**Task statement:**
The required answer is a copy of each line in the entries below that includes "down".

**Raw data:**
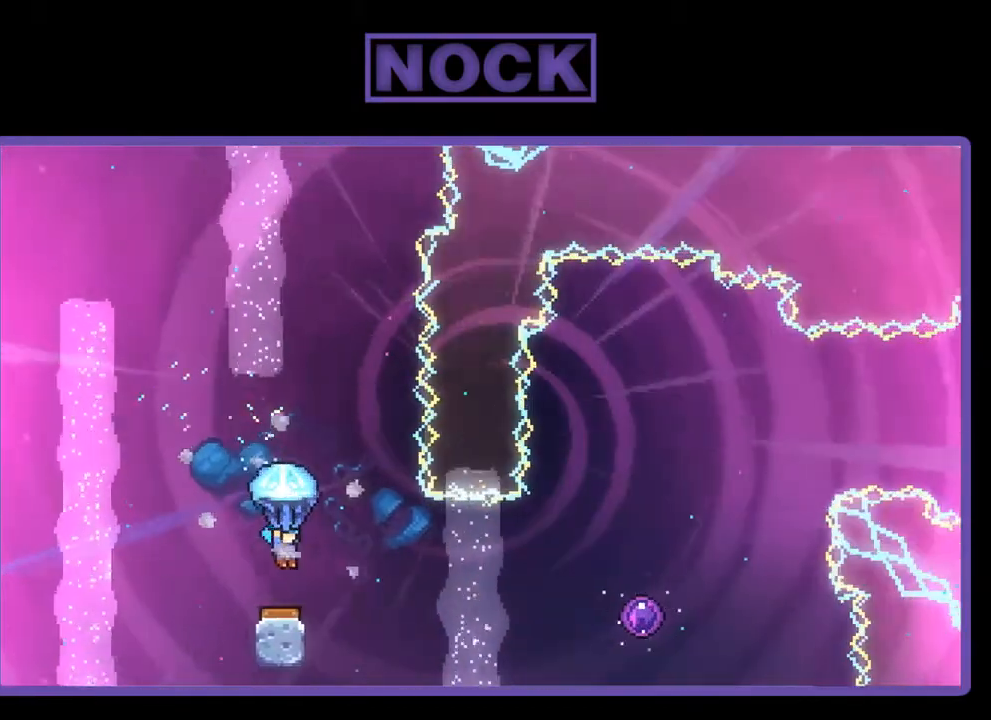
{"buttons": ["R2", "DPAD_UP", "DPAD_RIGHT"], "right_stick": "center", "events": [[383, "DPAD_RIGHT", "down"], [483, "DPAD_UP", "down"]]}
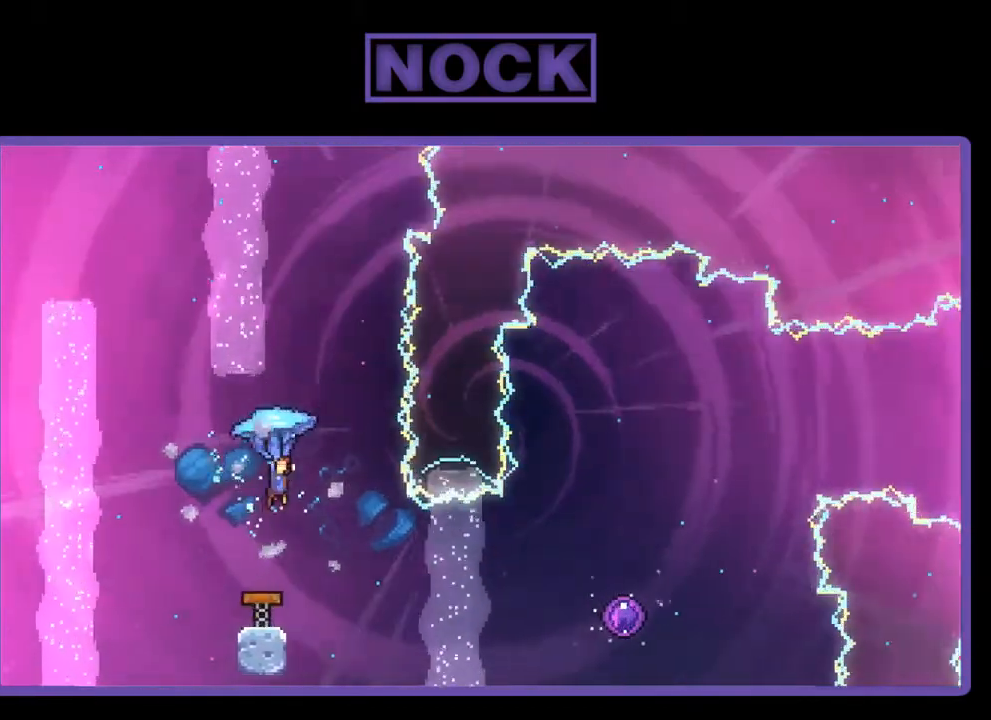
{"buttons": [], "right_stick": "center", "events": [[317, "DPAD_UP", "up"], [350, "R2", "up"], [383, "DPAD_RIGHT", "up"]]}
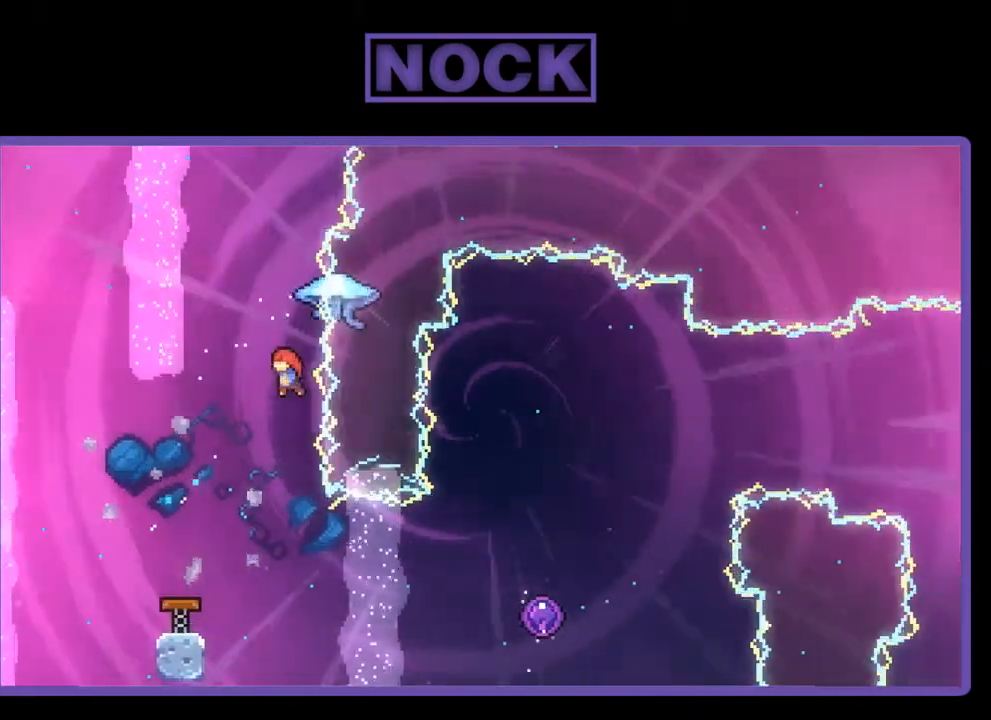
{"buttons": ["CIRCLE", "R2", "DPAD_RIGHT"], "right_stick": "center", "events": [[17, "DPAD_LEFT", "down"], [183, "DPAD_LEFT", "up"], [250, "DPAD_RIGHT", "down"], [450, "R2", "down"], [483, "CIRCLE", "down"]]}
==
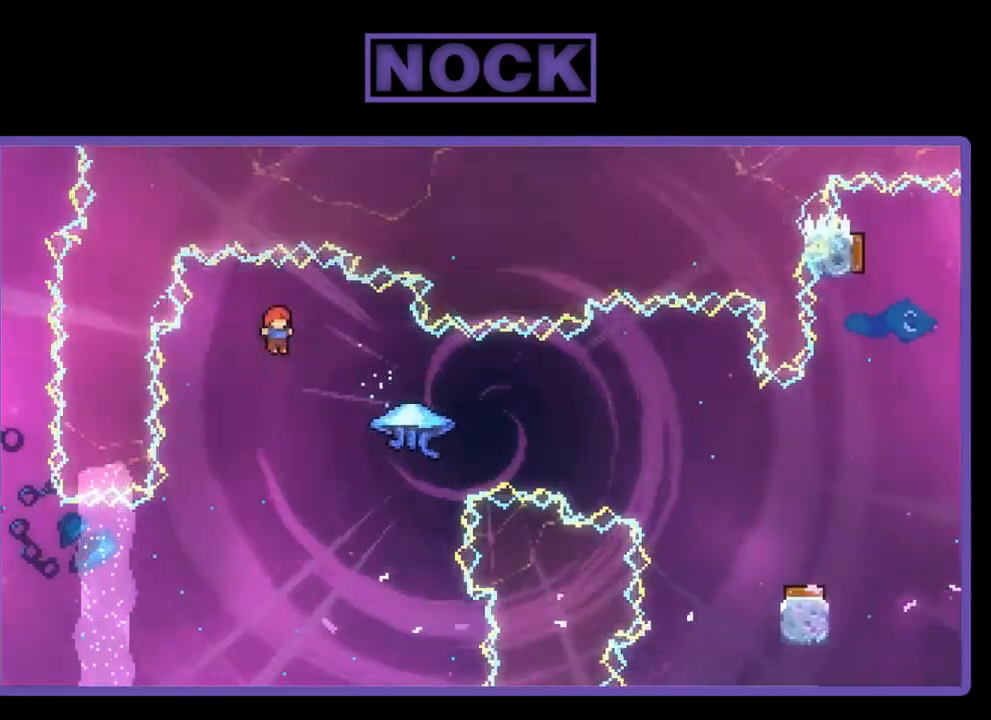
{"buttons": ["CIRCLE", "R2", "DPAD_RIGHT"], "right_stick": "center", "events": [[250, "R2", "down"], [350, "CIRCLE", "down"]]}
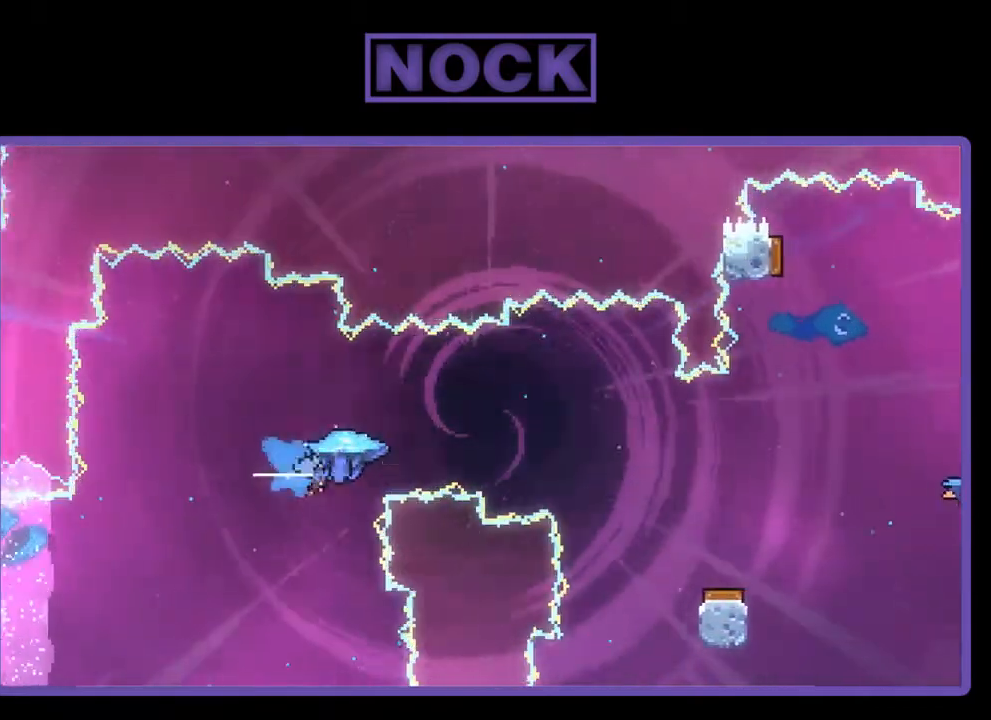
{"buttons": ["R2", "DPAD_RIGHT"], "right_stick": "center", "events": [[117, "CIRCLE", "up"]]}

**Written answer:**
{"buttons": ["R2", "DPAD_UP", "DPAD_RIGHT"], "right_stick": "center", "events": [[383, "DPAD_RIGHT", "down"], [483, "DPAD_UP", "down"]]}
{"buttons": ["CIRCLE", "R2", "DPAD_RIGHT"], "right_stick": "center", "events": [[17, "DPAD_LEFT", "down"], [183, "DPAD_LEFT", "up"], [250, "DPAD_RIGHT", "down"], [450, "R2", "down"], [483, "CIRCLE", "down"]]}
{"buttons": ["CIRCLE", "R2", "DPAD_RIGHT"], "right_stick": "center", "events": [[250, "R2", "down"], [350, "CIRCLE", "down"]]}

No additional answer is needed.